◆ Short task ◆
Return the records below word for word, starting at the beginning and ending at the line containing "title Item 3".

◆ Data section ◆
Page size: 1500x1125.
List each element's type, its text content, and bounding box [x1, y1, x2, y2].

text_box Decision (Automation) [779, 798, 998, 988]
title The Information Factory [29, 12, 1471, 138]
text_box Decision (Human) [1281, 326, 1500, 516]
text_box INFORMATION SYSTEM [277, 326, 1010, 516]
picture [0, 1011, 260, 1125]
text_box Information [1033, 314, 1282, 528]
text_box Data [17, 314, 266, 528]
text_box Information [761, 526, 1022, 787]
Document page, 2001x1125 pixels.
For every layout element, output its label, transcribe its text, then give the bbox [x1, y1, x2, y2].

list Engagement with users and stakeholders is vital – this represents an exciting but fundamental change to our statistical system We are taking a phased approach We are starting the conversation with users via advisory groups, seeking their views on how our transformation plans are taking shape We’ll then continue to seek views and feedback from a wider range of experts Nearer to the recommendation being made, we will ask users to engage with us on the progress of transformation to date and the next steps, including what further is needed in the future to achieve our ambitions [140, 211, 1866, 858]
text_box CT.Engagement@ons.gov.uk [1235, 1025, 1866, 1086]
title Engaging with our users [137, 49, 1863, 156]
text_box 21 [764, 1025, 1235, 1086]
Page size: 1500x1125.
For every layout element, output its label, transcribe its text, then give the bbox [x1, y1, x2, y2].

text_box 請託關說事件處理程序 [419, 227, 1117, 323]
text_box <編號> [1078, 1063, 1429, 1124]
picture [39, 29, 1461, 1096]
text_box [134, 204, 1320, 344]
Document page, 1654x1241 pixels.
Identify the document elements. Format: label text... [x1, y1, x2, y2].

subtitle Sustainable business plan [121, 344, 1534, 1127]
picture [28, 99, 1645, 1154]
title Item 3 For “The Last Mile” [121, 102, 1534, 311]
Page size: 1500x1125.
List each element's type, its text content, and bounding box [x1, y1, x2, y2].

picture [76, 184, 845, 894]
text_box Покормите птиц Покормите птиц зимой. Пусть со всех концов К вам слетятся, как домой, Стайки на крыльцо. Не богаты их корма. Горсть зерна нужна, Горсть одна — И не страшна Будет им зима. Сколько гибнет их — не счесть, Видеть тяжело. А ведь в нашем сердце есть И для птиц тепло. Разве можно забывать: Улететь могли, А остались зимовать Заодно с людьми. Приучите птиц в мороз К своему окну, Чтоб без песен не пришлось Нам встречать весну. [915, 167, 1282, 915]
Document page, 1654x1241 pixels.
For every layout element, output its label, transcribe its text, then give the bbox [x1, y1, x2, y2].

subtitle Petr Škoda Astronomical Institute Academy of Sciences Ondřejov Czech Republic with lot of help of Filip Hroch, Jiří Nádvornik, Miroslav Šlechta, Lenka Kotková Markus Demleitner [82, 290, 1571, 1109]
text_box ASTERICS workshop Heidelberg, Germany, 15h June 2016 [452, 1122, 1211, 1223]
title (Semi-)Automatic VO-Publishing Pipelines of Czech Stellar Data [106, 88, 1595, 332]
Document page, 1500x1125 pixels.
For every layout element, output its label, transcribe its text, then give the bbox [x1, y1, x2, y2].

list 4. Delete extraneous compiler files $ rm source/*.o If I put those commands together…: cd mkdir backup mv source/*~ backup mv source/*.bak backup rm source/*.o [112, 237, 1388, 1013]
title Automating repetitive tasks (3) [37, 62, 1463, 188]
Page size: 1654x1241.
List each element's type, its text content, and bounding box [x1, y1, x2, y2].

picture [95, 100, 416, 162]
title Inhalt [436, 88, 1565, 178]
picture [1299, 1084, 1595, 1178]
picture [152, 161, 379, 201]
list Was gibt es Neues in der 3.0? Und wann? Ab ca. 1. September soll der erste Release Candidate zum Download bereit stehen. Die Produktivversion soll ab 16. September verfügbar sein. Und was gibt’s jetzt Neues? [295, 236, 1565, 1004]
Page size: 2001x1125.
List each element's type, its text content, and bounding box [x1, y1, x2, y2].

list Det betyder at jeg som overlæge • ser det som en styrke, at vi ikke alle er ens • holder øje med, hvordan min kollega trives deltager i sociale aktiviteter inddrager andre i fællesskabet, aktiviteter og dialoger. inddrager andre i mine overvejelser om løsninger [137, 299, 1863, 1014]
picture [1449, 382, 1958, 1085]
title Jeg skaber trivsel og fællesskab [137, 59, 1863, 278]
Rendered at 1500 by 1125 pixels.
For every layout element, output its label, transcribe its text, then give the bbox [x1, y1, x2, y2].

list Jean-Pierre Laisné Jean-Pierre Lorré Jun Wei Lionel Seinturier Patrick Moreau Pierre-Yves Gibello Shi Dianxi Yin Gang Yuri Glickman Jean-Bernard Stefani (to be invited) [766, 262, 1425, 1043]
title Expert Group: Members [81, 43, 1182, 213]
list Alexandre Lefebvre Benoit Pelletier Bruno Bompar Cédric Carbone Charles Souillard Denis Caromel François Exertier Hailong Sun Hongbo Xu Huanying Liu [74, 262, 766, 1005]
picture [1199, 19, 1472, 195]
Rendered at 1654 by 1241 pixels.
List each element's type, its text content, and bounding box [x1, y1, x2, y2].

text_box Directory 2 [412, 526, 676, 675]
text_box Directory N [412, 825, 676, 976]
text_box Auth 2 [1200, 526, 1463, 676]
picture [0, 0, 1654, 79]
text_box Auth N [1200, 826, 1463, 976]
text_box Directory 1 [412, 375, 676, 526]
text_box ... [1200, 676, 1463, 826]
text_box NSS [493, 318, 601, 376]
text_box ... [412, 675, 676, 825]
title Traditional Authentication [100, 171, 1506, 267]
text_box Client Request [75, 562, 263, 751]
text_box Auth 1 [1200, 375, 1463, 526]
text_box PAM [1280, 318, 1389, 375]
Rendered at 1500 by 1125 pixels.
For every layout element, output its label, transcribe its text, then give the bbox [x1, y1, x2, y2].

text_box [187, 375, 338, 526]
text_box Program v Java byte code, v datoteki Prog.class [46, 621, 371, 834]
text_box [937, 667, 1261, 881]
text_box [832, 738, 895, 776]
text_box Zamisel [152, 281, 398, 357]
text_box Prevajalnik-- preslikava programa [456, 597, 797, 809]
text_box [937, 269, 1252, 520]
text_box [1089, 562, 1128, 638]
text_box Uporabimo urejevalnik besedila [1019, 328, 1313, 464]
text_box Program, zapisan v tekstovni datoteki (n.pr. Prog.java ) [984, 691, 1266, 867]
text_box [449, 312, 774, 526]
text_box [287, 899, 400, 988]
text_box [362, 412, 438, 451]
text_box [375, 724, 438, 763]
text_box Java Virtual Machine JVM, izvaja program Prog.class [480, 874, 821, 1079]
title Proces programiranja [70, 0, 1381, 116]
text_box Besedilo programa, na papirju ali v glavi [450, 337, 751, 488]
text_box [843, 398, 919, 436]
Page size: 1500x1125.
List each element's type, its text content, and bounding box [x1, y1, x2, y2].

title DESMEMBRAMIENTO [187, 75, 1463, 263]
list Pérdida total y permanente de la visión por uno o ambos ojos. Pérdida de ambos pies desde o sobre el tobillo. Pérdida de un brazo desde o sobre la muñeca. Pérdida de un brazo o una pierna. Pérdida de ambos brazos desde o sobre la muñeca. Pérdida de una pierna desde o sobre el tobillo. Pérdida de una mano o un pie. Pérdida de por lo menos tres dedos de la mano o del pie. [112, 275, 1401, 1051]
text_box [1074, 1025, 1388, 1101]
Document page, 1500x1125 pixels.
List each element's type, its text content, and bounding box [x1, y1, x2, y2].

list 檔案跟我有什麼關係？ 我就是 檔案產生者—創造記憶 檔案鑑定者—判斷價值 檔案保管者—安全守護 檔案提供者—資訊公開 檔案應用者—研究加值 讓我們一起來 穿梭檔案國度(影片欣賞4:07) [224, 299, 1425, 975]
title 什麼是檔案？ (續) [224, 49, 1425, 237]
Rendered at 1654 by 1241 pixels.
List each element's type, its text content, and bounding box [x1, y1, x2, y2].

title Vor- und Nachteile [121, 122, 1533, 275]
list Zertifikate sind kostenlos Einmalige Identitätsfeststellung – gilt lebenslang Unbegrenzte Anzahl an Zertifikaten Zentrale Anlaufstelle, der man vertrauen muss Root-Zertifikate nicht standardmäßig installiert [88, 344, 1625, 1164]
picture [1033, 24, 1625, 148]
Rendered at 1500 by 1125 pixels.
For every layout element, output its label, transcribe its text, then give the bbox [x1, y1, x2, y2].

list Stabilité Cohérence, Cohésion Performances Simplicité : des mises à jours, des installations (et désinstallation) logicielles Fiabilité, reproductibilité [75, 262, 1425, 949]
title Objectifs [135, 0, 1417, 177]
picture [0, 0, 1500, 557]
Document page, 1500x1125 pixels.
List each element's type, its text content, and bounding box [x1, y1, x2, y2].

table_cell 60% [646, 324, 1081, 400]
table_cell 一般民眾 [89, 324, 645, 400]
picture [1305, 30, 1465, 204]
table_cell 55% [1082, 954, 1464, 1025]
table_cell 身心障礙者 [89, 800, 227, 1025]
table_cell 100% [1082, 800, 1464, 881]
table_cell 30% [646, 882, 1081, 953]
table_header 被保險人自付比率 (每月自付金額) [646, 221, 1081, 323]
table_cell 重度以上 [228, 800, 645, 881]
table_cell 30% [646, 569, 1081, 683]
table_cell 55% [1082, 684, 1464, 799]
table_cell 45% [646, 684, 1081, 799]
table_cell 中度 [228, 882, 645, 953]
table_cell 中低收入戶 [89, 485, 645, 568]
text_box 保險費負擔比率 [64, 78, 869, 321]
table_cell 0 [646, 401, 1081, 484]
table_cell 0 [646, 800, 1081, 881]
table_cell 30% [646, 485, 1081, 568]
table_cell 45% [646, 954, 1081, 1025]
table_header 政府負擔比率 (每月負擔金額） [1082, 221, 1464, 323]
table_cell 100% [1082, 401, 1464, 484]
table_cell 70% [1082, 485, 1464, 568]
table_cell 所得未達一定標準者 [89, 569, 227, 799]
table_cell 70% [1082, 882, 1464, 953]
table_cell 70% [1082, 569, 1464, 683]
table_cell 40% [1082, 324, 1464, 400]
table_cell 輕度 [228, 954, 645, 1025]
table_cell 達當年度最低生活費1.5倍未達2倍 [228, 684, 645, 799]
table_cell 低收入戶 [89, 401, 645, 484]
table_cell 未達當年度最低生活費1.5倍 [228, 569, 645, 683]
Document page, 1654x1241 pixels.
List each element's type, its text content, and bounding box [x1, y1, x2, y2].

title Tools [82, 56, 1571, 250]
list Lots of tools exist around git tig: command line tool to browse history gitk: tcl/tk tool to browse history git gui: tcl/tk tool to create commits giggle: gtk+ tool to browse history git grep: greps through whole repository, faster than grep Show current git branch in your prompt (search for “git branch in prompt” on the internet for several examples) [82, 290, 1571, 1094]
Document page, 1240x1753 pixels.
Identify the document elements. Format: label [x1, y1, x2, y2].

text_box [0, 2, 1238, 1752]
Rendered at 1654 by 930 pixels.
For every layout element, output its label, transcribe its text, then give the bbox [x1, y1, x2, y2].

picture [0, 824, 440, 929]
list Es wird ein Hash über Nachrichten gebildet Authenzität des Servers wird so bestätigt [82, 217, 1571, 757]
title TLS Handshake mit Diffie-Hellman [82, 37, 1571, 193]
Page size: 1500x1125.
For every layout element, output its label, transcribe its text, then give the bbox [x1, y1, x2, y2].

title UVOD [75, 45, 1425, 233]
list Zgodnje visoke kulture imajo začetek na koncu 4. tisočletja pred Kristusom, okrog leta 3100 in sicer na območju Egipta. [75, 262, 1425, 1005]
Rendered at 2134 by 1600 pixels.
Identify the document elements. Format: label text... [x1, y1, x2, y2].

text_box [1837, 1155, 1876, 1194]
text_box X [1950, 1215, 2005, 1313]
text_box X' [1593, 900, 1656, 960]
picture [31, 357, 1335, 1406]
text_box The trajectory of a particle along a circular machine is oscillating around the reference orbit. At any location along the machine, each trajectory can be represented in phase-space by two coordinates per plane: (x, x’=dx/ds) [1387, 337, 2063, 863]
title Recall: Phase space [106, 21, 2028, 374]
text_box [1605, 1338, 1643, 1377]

◆ Output for this exercise ◆
Page size: 1500x1125.
List each element's type, its text content, and bounding box [x1, y1, x2, y2].

text_box Decision (Automation) [779, 798, 998, 988]
title The Information Factory [29, 12, 1471, 138]
text_box Decision (Human) [1281, 326, 1500, 516]
text_box INFORMATION SYSTEM [277, 326, 1010, 516]
picture [0, 1011, 260, 1125]
text_box Information [1033, 314, 1282, 528]
text_box Data [17, 314, 266, 528]
text_box Information [761, 526, 1022, 787]
Document page, 2001x1125 pixels.
For every layout element, output its label, transcribe its text, then give the bbox [x1, y1, x2, y2].

list Engagement with users and stakeholders is vital – this represents an exciting but fundamental change to our statistical system We are taking a phased approach We are starting the conversation with users via advisory groups, seeking their views on how our transformation plans are taking shape We’ll then continue to seek views and feedback from a wider range of experts Nearer to the recommendation being made, we will ask users to engage with us on the progress of transformation to date and the next steps, including what further is needed in the future to achieve our ambitions [140, 211, 1866, 858]
text_box CT.Engagement@ons.gov.uk [1235, 1025, 1866, 1086]
title Engaging with our users [137, 49, 1863, 156]
text_box 21 [764, 1025, 1235, 1086]
Page size: 1500x1125.
For every layout element, output its label, transcribe its text, then give the bbox [x1, y1, x2, y2].

text_box 請託關說事件處理程序 [419, 227, 1117, 323]
text_box <編號> [1078, 1063, 1429, 1124]
picture [39, 29, 1461, 1096]
text_box [134, 204, 1320, 344]
Document page, 1654x1241 pixels.
Identify the document elements. Format: label text... [x1, y1, x2, y2].

subtitle Sustainable business plan [121, 344, 1534, 1127]
picture [28, 99, 1645, 1154]
title Item 3 For “The Last Mile” [121, 102, 1534, 311]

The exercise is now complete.